**WHAT THE TASK ASKS:** Rewrite the lines below, replacing each "done" with "complete" and keeping everything else the same. Omit the pictures from your version.

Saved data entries
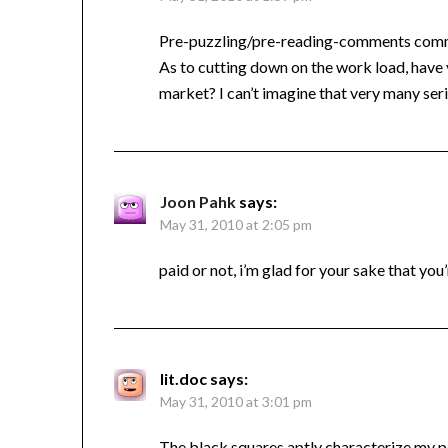
Pre-puzzling/pre-reading-comments comment
As to cutting down on the work load, have 
market? I can’t imagine that very many ser
Joon Pahk
says:
May 31, 2010 at 2:05 pm
paid or not, i’m glad for your sake that you
lit.doc
says:
May 31, 2010 at 3:01 pm
The black squares aptly characterize my p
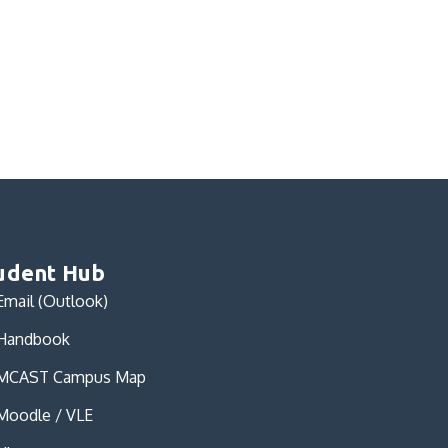
udent Hub
Email (Outlook)
Handbook
MCAST Campus Map
Moodle / VLE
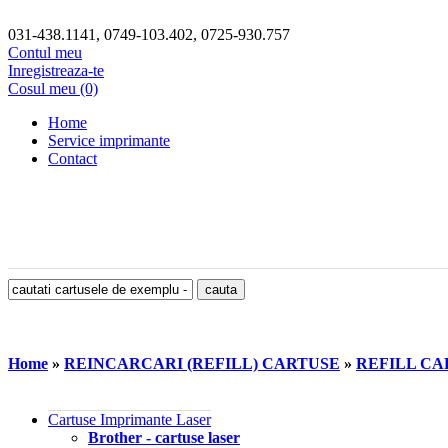
031-438.1141, 0749-103.402, 0725-930.757
Contul meu
Inregistreaza-te
Cosul meu (0)
Home
Service imprimante
Contact
Home
»
REINCARCARI (REFILL) CARTUSE
»
REFILL CAR
Cartuse Imprimante Laser
Brother - cartuse laser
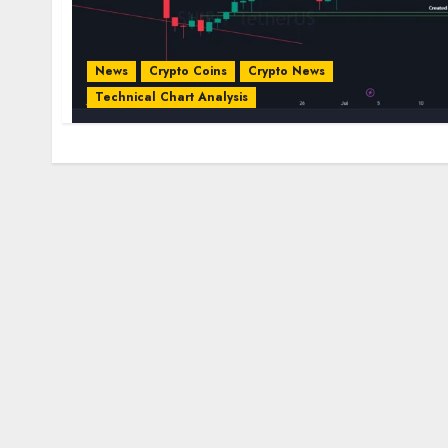
News
Crypto Coins
Crypto News
Technical Chart Analysis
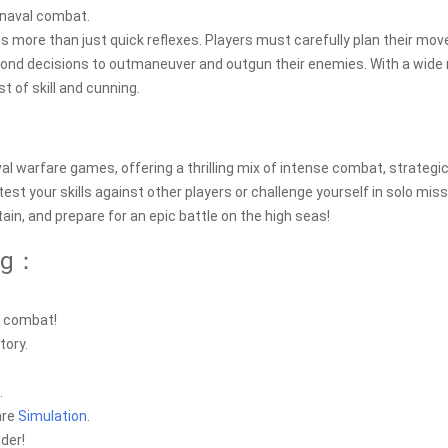
 naval combat.
s more than just quick reflexes. Players must carefully plan their mov
econd decisions to outmaneuver and outgun their enemies. With a wide
st of skill and cunning.
val warfare games, offering a thrilling mix of intense combat, strategi
st your skills against other players or challenge yourself in solo miss
in, and prepare for an epic battle on the high seas!
log：
l combat!
tory.
.
are
Simulation
.
der!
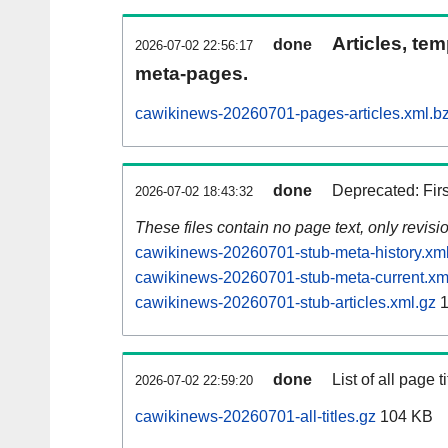
Articles, tem
done
2026-07-02 22:56:17
meta-pages.
cawikinews-20260701-pages-articles.xml.b
done
Deprecated: Fir
2026-07-02 18:43:32
These files contain no page text, only revis
cawikinews-20260701-stub-meta-history.xm
cawikinews-20260701-stub-meta-current.xm
cawikinews-20260701-stub-articles.xml.gz
1
done
List of all page ti
2026-07-02 22:59:20
cawikinews-20260701-all-titles.gz
104 KB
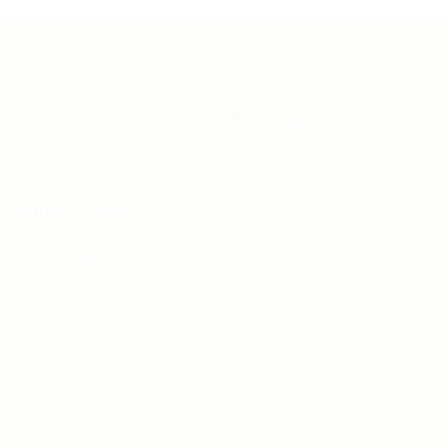
Teh Tarik aims to increase the employability of
graduates in Malaysia.
Quick Links
About us
Contact us
FAQ’S
Articles & Events
Privacy Policy
Terms & Conditions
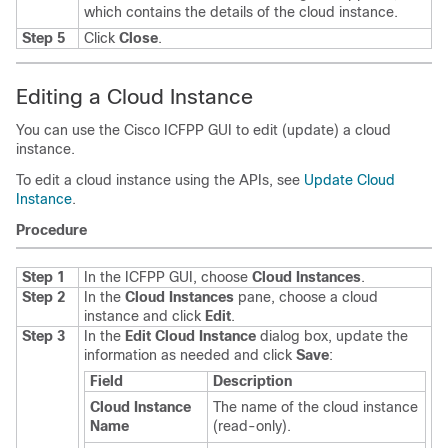
which contains the details of the cloud instance.
Step 5
Click
Close
.
Editing a Cloud Instance
You can use the
Cisco ICFPP
GUI to edit (update) a cloud
instance.
To edit a cloud instance using the APIs, see
Update Cloud
Instance
.
Procedure
Step 1
In the
ICFPP
GUI, choose
Cloud Instances
.
Step 2
In the
Cloud Instances
pane, choose a cloud
instance and click
Edit
.
Step 3
In the
Edit Cloud Instance
dialog box, update the
information as needed and click
Save
:
Field
Description
Cloud Instance
The name of the cloud instance
Name
(read-only).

**ANSWER TO THE PROBLEM:**
Pre-puzzling/pre-reading-comments comment
As to cutting down on the work load, have 
market? I can’t imagine that very many ser
Joon Pahk
says:
May 31, 2010 at 2:05 pm
paid or not, i’m glad for your sake that you
lit.doc
says:
May 31, 2010 at 3:01 pm
The black squares aptly characterize my p
udent Hub
Email (Outlook)
Handbook
MCAST Campus Map
Moodle / VLE
031-438.1141, 0749-103.402, 0725-930.757
Contul meu
Inregistreaza-te
Cosul meu (0)
Home
Service imprimante
Contact
Home
»
REINCARCARI (REFILL) CARTUSE
»
REFILL CAR
Cartuse Imprimante Laser
Brother - cartuse laser
News
Crypto Coins
Crypto News
Technical Chart Analysis
 naval combat.
s more than just quick reflexes. Players must carefully plan their mov
econd decisions to outmaneuver and outgun their enemies. With a wide
st of skill and cunning.
val warfare games, offering a thrilling mix of intense combat, strategi
st your skills against other players or challenge yourself in solo miss
in, and prepare for an epic battle on the high seas!
log：
l combat!
tory.
.
are
Simulation
.
der!
Articles, tem
complete
2026-07-02 22:56:17
meta-pages.
cawikinews-20260701-pages-articles.xml.b
complete
Deprecated: Fir
2026-07-02 18:43:32
These files contain no page text, only revis
cawikinews-20260701-stub-meta-history.xm
cawikinews-20260701-stub-meta-current.xm
cawikinews-20260701-stub-articles.xml.gz
1
complete
List of all page ti
2026-07-02 22:59:20
cawikinews-20260701-all-titles.gz
104 KB
Teh Tarik aims to increase the employability of
graduates in Malaysia.
Quick Links
About us
Contact us
FAQ’S
Articles & Events
Privacy Policy
Terms & Conditions
which contains the details of the cloud instance.
Step 5
Click
Close
.
Editing a Cloud Instance
You can use the
Cisco ICFPP
GUI to edit (update) a cloud
instance.
To edit a cloud instance using the APIs, see
Update Cloud
Instance
.
Procedure
Step 1
In the
ICFPP
GUI, choose
Cloud Instances
.
Step 2
In the
Cloud Instances
pane, choose a cloud
instance and click
Edit
.
Step 3
In the
Edit Cloud Instance
dialog box, update the
information as needed and click
Save
:
Field
Description
Cloud Instance
The name of the cloud instance
Name
(read-only).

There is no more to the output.